Data records ▸
_ _ _ _ _ _ _

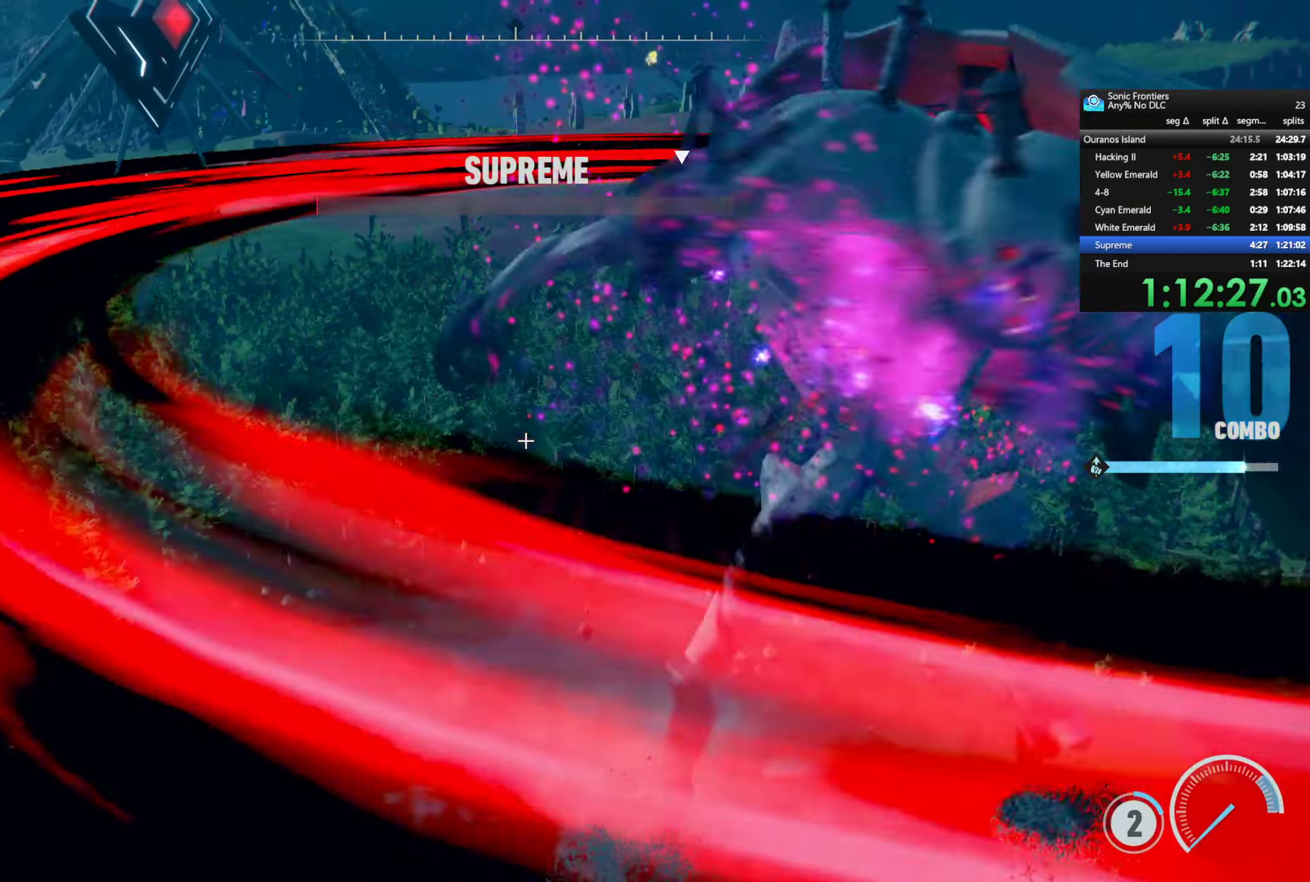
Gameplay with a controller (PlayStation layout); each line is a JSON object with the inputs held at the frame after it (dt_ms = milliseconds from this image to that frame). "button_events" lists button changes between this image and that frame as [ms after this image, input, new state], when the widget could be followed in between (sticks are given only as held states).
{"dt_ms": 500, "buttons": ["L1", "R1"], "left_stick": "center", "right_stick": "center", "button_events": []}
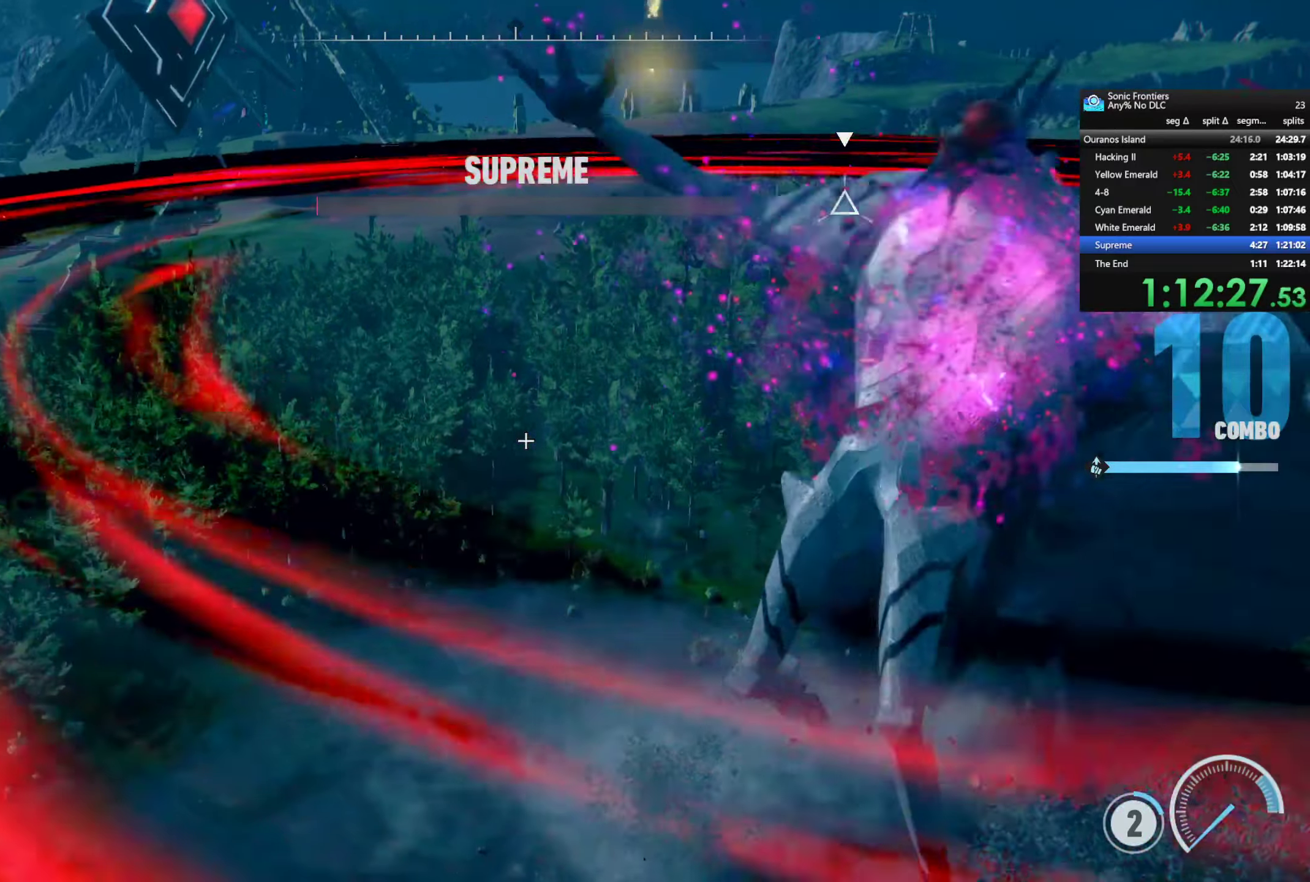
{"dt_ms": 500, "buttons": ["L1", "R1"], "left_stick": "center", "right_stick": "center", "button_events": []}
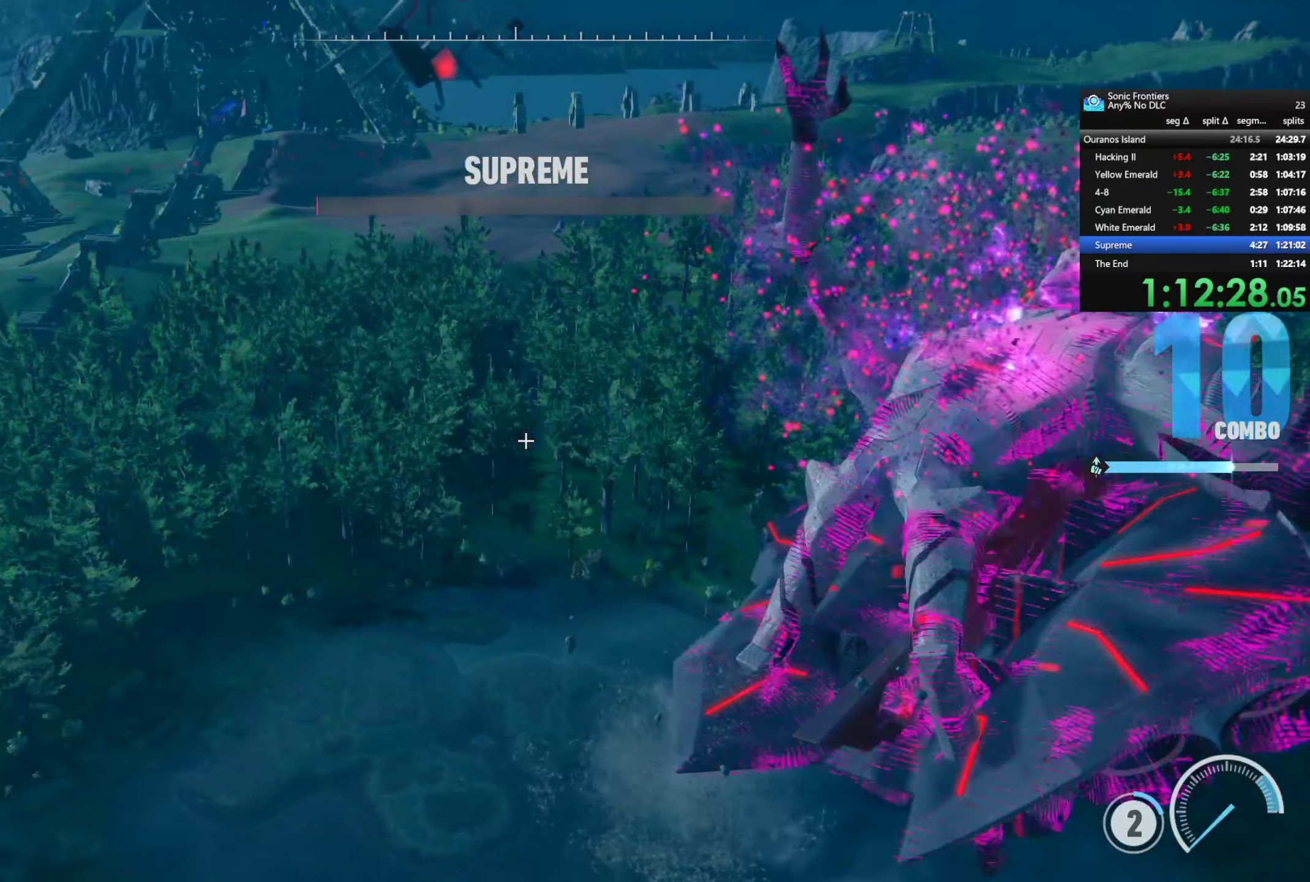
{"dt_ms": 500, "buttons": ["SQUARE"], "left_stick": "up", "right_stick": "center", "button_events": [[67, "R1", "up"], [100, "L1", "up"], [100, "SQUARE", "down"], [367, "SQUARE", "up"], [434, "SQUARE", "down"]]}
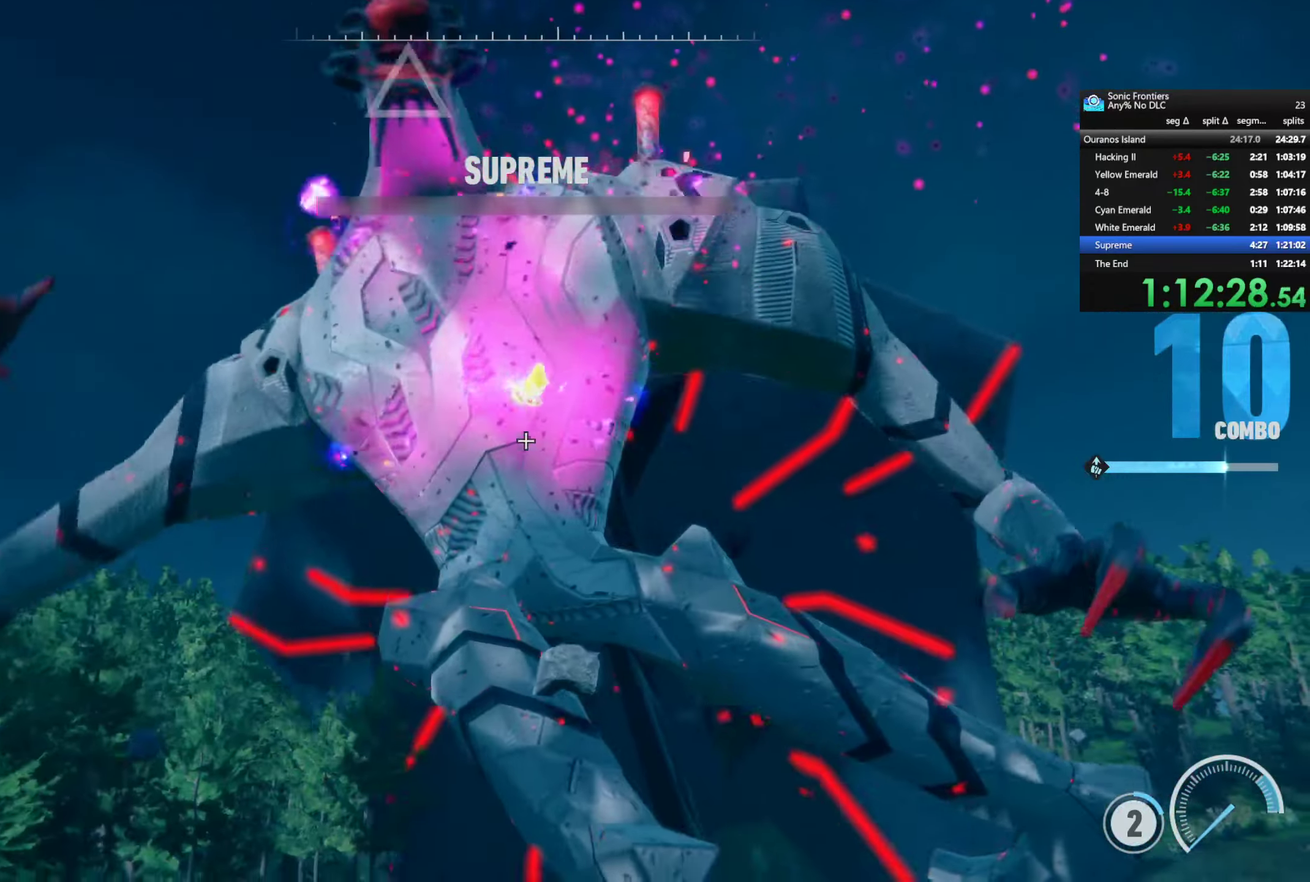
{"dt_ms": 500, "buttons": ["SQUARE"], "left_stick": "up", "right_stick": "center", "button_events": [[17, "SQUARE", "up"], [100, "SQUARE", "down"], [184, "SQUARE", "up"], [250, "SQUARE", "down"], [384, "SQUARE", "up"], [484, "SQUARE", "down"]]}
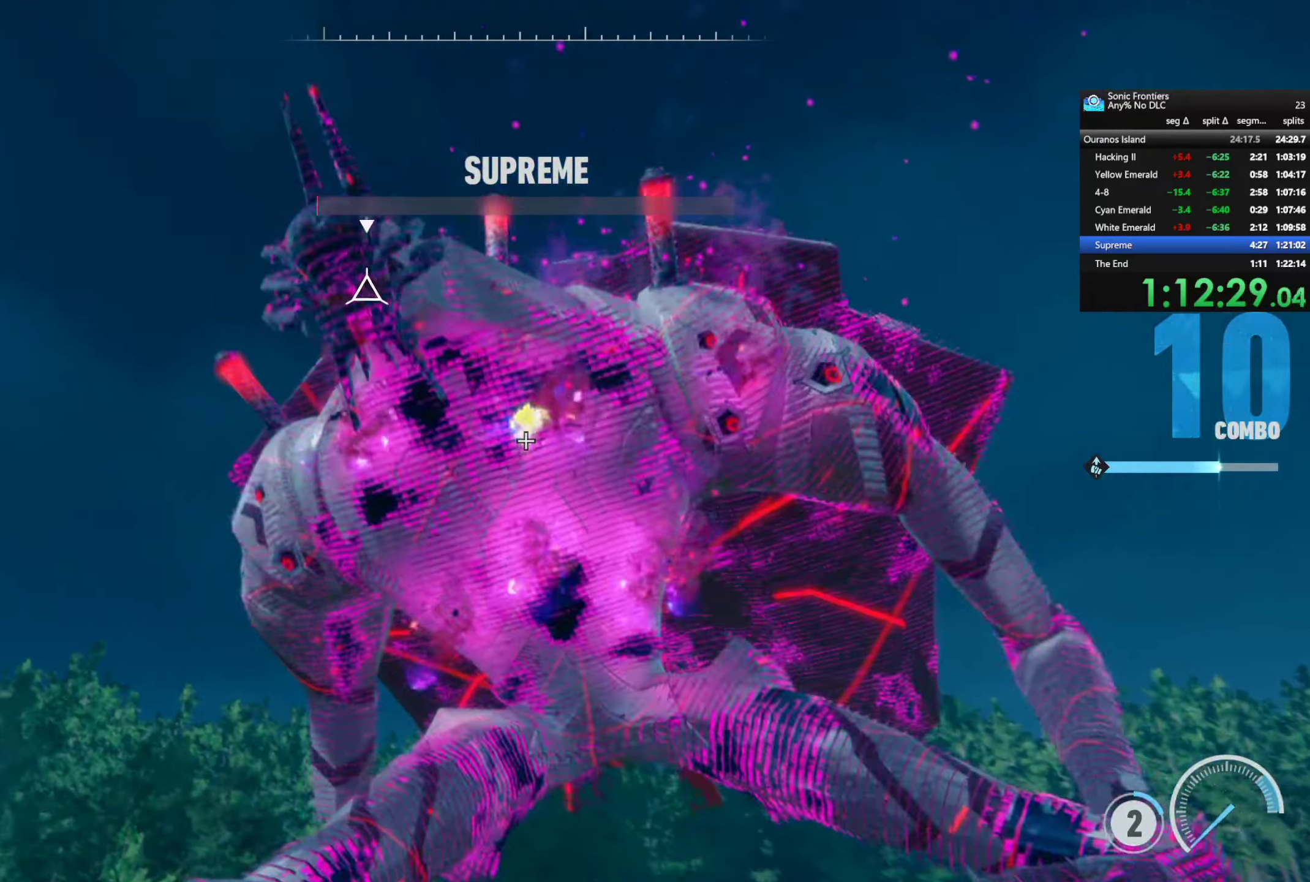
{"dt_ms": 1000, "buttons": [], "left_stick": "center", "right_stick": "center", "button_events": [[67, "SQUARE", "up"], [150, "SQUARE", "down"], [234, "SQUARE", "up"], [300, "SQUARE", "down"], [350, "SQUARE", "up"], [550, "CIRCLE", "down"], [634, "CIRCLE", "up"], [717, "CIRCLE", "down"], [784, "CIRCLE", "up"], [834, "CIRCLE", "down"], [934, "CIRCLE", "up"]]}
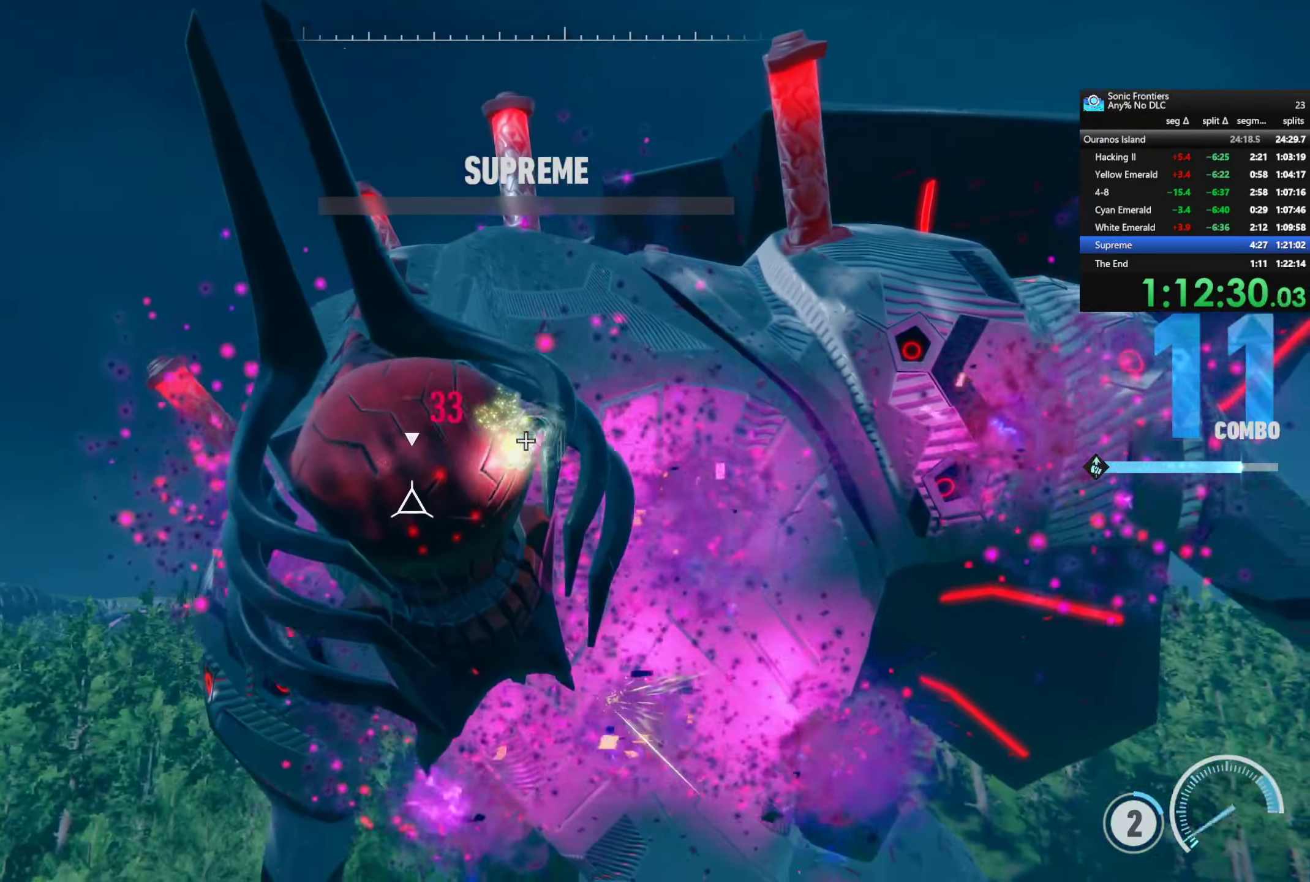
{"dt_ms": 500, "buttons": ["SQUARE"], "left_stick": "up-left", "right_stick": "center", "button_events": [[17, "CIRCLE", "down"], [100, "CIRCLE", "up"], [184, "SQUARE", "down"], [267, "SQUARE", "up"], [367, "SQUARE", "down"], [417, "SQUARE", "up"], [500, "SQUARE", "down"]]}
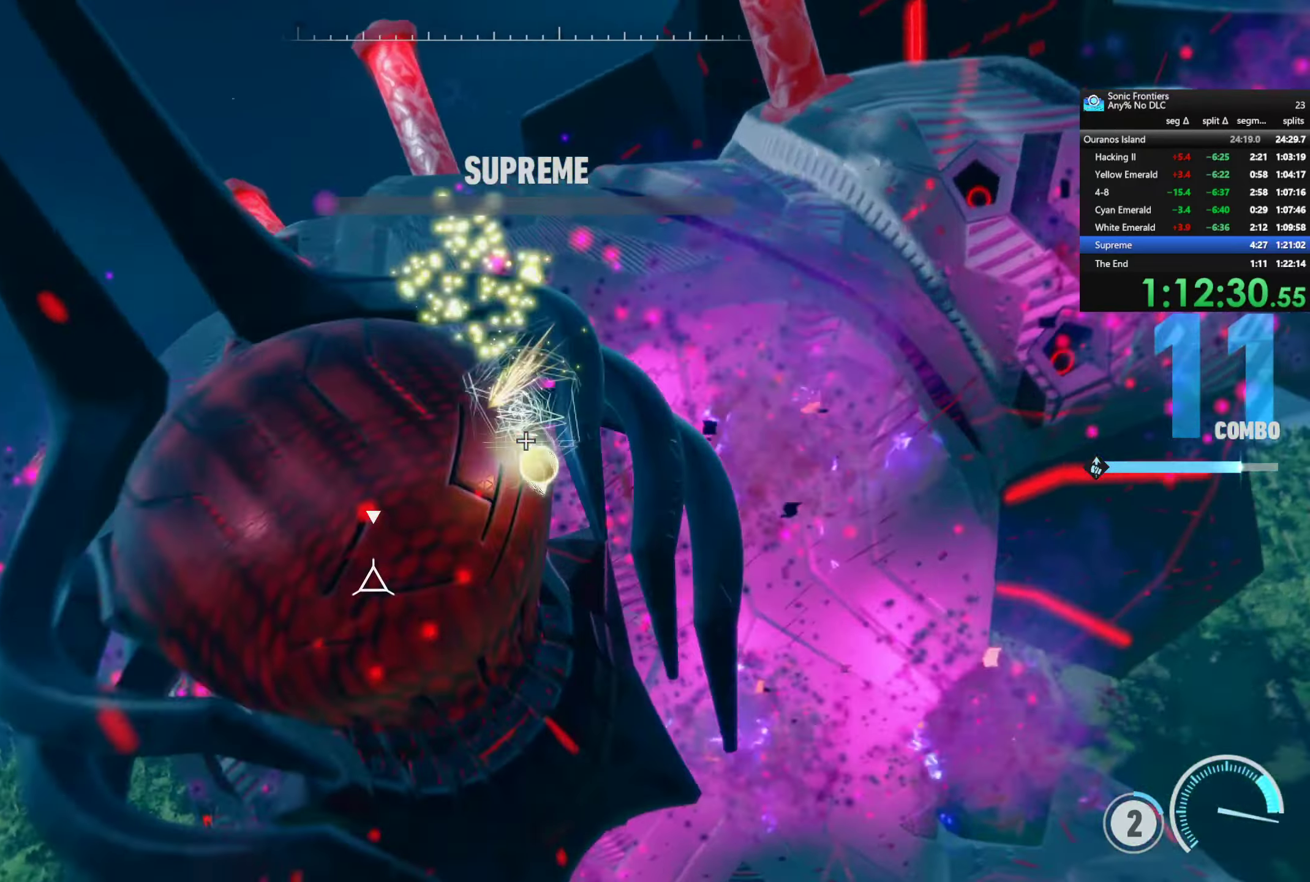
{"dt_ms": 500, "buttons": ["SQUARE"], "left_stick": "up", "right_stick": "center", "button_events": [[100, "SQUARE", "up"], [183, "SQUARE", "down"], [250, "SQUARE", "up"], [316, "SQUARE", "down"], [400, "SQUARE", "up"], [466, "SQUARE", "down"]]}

_ _ _ _ _ _ _

Work request ▸ In the records above, locate each line with the word "CIRCLE". Copy all such lines.

Answer box ▸
{"dt_ms": 1000, "buttons": [], "left_stick": "center", "right_stick": "center", "button_events": [[67, "SQUARE", "up"], [150, "SQUARE", "down"], [234, "SQUARE", "up"], [300, "SQUARE", "down"], [350, "SQUARE", "up"], [550, "CIRCLE", "down"], [634, "CIRCLE", "up"], [717, "CIRCLE", "down"], [784, "CIRCLE", "up"], [834, "CIRCLE", "down"], [934, "CIRCLE", "up"]]}
{"dt_ms": 500, "buttons": ["SQUARE"], "left_stick": "up-left", "right_stick": "center", "button_events": [[17, "CIRCLE", "down"], [100, "CIRCLE", "up"], [184, "SQUARE", "down"], [267, "SQUARE", "up"], [367, "SQUARE", "down"], [417, "SQUARE", "up"], [500, "SQUARE", "down"]]}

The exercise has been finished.